Grave denuncia della FILCA CISL: lavoratori edili sfruttati a Pescara

(wn24)-Pescara – «Esprimiamo soddisfazione per il tempestivo intervento dei Carabinieri che ha evitato conseguenze ben più gravi nel cantiere di Pescara, dove alcuni lavoratori, esasperati dal mancato pagamento delle retribuzioni, hanno minacciato di gettarsi da un ponteggio. Ma quanto emerso rappresenta un fatto di estrema gravità che impone un’immediata assunzione di responsabilità da parte di tutti i soggetti coinvolti».Lo dichiara Gianfranco Reale, responsabile della Filca-Cisl di Pescara, intervenendo sulla vicenda.«Dalle prime verifiche – afferma Reale – risulta che le retribuzioni siano state corrisposte esclusivamente al cosiddetto caporale e non direttamente ai lavoratori, in palese violazione delle disposizioni previste dal Contratto Collettivo Nazionale dell’Edilizia. Una modalità inaccettabile che priva i lavoratori delle necessarie garanzie di trasparenza e tracciabilità.»Secondo quanto ricostruito, il caporale avrebbe dovuto distribuire successivamente il denaro ai lavoratori sulla base di accordi esclusivamente verbali, senza consegna delle buste paga, senza alcuna tracciabilità dei pagamenti e senza le tutele previste dalla normativa e dal contratto collettivo.

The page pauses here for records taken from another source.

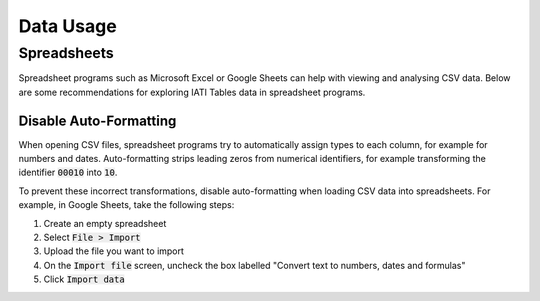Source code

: ==========
Data Usage
==========

Spreadsheets
============

Spreadsheet programs such as Microsoft Excel or Google Sheets can help with viewing and analysing CSV data. Below are some recommendations for exploring IATI Tables data in spreadsheet programs.

Disable Auto-Formatting
-----------------------

When opening CSV files, spreadsheet programs try to automatically assign types to each column, for example for numbers and dates. Auto-formatting strips leading zeros from numerical identifiers, for example transforming the identifier :code:`00010` into :code:`10`.

To prevent these incorrect transformations, disable auto-formatting when loading CSV data into spreadsheets. For example, in Google Sheets, take the following steps:

1. Create an empty spreadsheet
2. Select :code:`File > Import`
3. Upload the file you want to import
4. On the :code:`Import file` screen, uncheck the box labelled "Convert text to numbers, dates and formulas"
5. Click :code:`Import data`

Proprio tale sistema avrebbe determinato il mancato pagamento delle spettanze, facendo precipitare la situazione fino alla drammatica protesta.«I lavoratori – prosegue Reale – si sono rivolti alla Filca-Cisl di Pescara per vedere riconosciuti i propri diritti e ottenere il pagamento delle somme maturate. È evidente che un sistema di questo tipo alimenta fenomeni di sfruttamento e di intermediazione illecita della manodopera che devono essere contrastati con la massima fermezza.»La Filca-Cisl chiederà l’immediato pagamento diretto delle retribuzioni ai lavoratori interessati e pretenderà che, da questo momento, ogni compenso venga accreditato individualmente ai dipendenti, come previsto dal CCNL dell’edilizia e dalla normativa vigente.«Non è tollerabile – conclude Reale – che nel 2026 vi siano ancora lavoratori costretti a elemosinare il salario già maturato. Chi lavora ha diritto ad essere pagato direttamente, regolarmente e puntualmente. La Filca-Cisl continuerà a vigilare affinché episodi di questo genere non si ripetano e perché ogni forma di caporalato e sfruttamento venga perseguita senza esitazioni.»